I frown, my spirit is broken or the time being. I take a last look of the small bottle, it looks pretty tasty . . . no! I can't eat that candy, it's from the seventies! I check for a expiration date there was none. The raging impulse side of me came out. I take the small little cork off the bottle and chug it down. The flavor savored in my mouth, it tasted like something indescribable. It was delicious and amazing! I let it stay in my mouth as long as possible until it finally went way.

Never mind that was so worth fifteen dollars . . . mmhmm I want to buy more. Maybe I could order some on their website, tasting this good they probably still sell it. I go on and check there was nothing. Aw that sucks. . . I check the time and it was dreadfully time to go to school.

I put on a sweater and a raincoat in case. I go to the only high school in town Water Valley High.

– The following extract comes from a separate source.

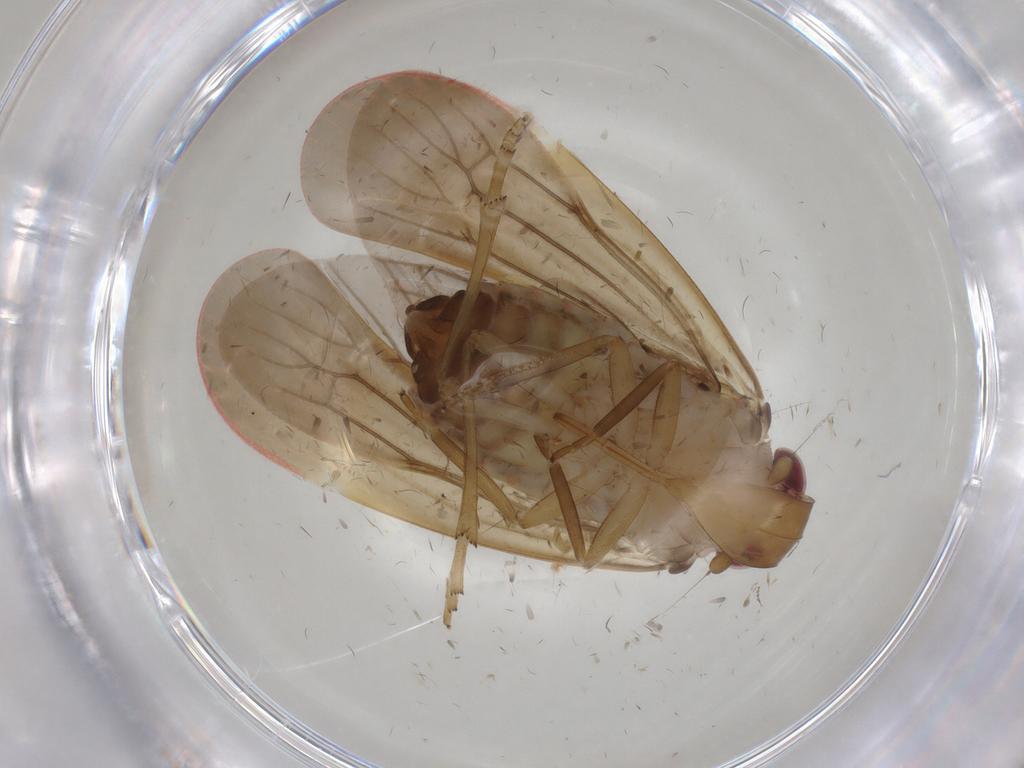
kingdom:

It was okay I guess, I don't really get bullied because I'm labeled as the nice nerdy girl so no one picks on me.. Everyone was really nice but I didn't talk mostly because of my disorder. 

I arrive and lock up my bike and head over to my locker, some people wave 'Hi' I wave back to be nice but I never actually talked to one of them. I put all my stuff in the locker when I close It someone is leaning right next to my locker staring at me. Of course I get quickly startled, that's one thing I hate and can't control getting scared for no reason. It was the school's 'Rebel' he was always nice to me, which I was always suspicious why.

"So you go here huh?" He asked using direct eye contact which I hate. I stare down at my shoes and nod yes.

He laughed which made me even more scared to the point I'm shaking. "Don't be scared pretty mouse I only wanna go out with you." The bell rang, I was more than grateful for, I acted like a ninja all day because of this. When school was over I rushed home opened the door slammed it and let myself drop. I started to cry, why do I have to be like this?! I don't do it on purpose .  . . I really need to change . .  . I wish I was like you Purple Ali.